• **What you have to do**: Collect every line below that contains the word "Slave" and copy those lines out unchanged.

::::::::

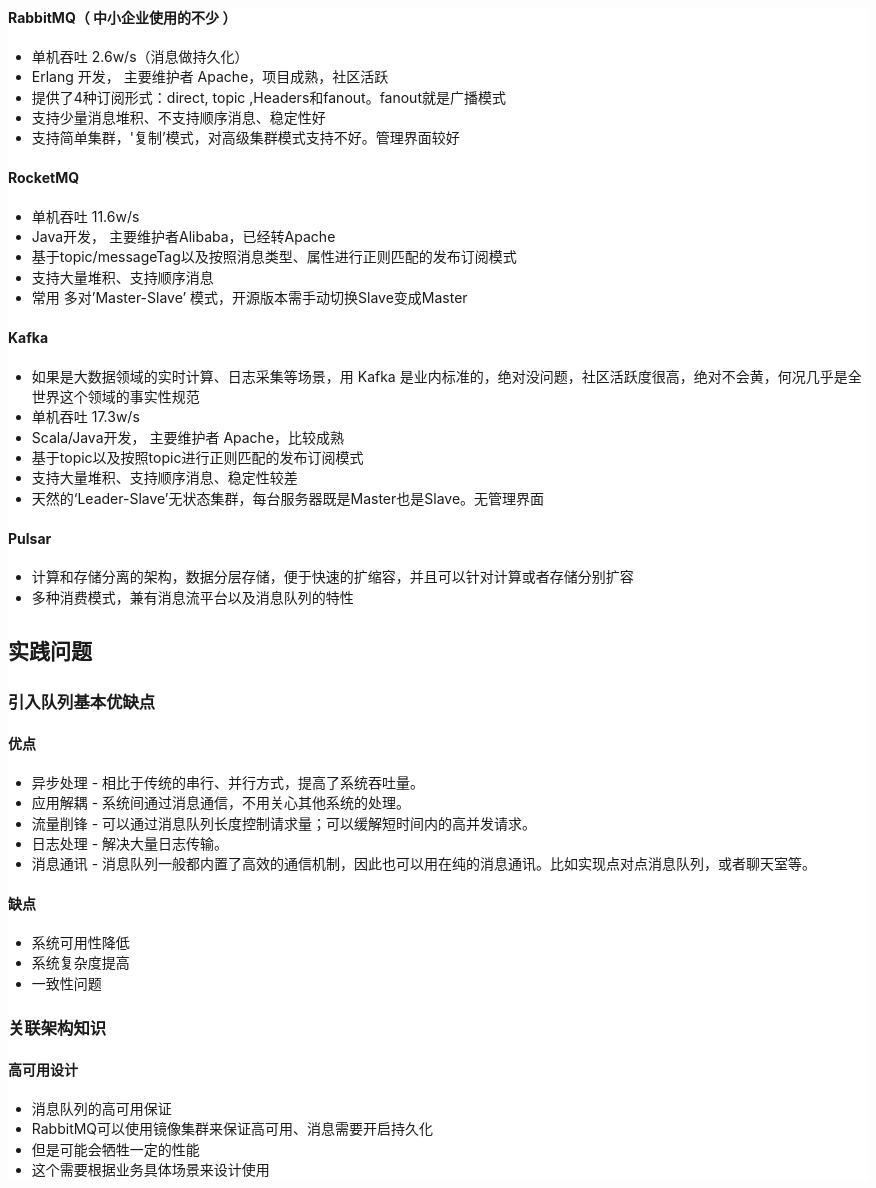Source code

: #### RabbitMQ（ 中小企业使用的不少 ）

- 单机吞吐 2.6w/s（消息做持久化）
- Erlang 开发， 主要维护者 Apache，项目成熟，社区活跃
- 提供了4种订阅形式：direct, topic ,Headers和fanout。fanout就是广播模式
- 支持少量消息堆积、不支持顺序消息、稳定性好
- 支持简单集群，'复制’模式，对高级集群模式支持不好。管理界面较好

#### RocketMQ

- 单机吞吐 11.6w/s
- Java开发， 主要维护者Alibaba，已经转Apache
- 基于topic/messageTag以及按照消息类型、属性进行正则匹配的发布订阅模式
- 支持大量堆积、支持顺序消息
- 常用 多对’Master-Slave’ 模式，开源版本需手动切换Slave变成Master

#### Kafka

- 如果是大数据领域的实时计算、日志采集等场景，用 Kafka 是业内标准的，绝对没问题，社区活跃度很高，绝对不会黄，何况几乎是全世界这个领域的事实性规范
- 单机吞吐 17.3w/s
- Scala/Java开发， 主要维护者 Apache，比较成熟
- 基于topic以及按照topic进行正则匹配的发布订阅模式
- 支持大量堆积、支持顺序消息、稳定性较差
- 天然的‘Leader-Slave’无状态集群，每台服务器既是Master也是Slave。无管理界面

#### Pulsar

- 计算和存储分离的架构，数据分层存储，便于快速的扩缩容，并且可以针对计算或者存储分别扩容
- 多种消费模式，兼有消息流平台以及消息队列的特性

## 实践问题

### 引入队列基本优缺点

#### 优点

- 异步处理 - 相比于传统的串行、并行方式，提高了系统吞吐量。
- 应用解耦 - 系统间通过消息通信，不用关心其他系统的处理。
- 流量削锋 - 可以通过消息队列长度控制请求量；可以缓解短时间内的高并发请求。
- 日志处理 - 解决大量日志传输。
- 消息通讯 - 消息队列一般都内置了高效的通信机制，因此也可以用在纯的消息通讯。比如实现点对点消息队列，或者聊天室等。

#### 缺点

- 系统可用性降低
- 系统复杂度提高
- 一致性问题

### 关联架构知识

#### 高可用设计

- 消息队列的高可用保证
- RabbitMQ可以使用镜像集群来保证高可用、消息需要开启持久化
- 但是可能会牺牲一定的性能
- 这个需要根据业务具体场景来设计使用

::::::::

• **Completed task**:
- 常用 多对’Master-Slave’ 模式，开源版本需手动切换Slave变成Master
- 天然的‘Leader-Slave’无状态集群，每台服务器既是Master也是Slave。无管理界面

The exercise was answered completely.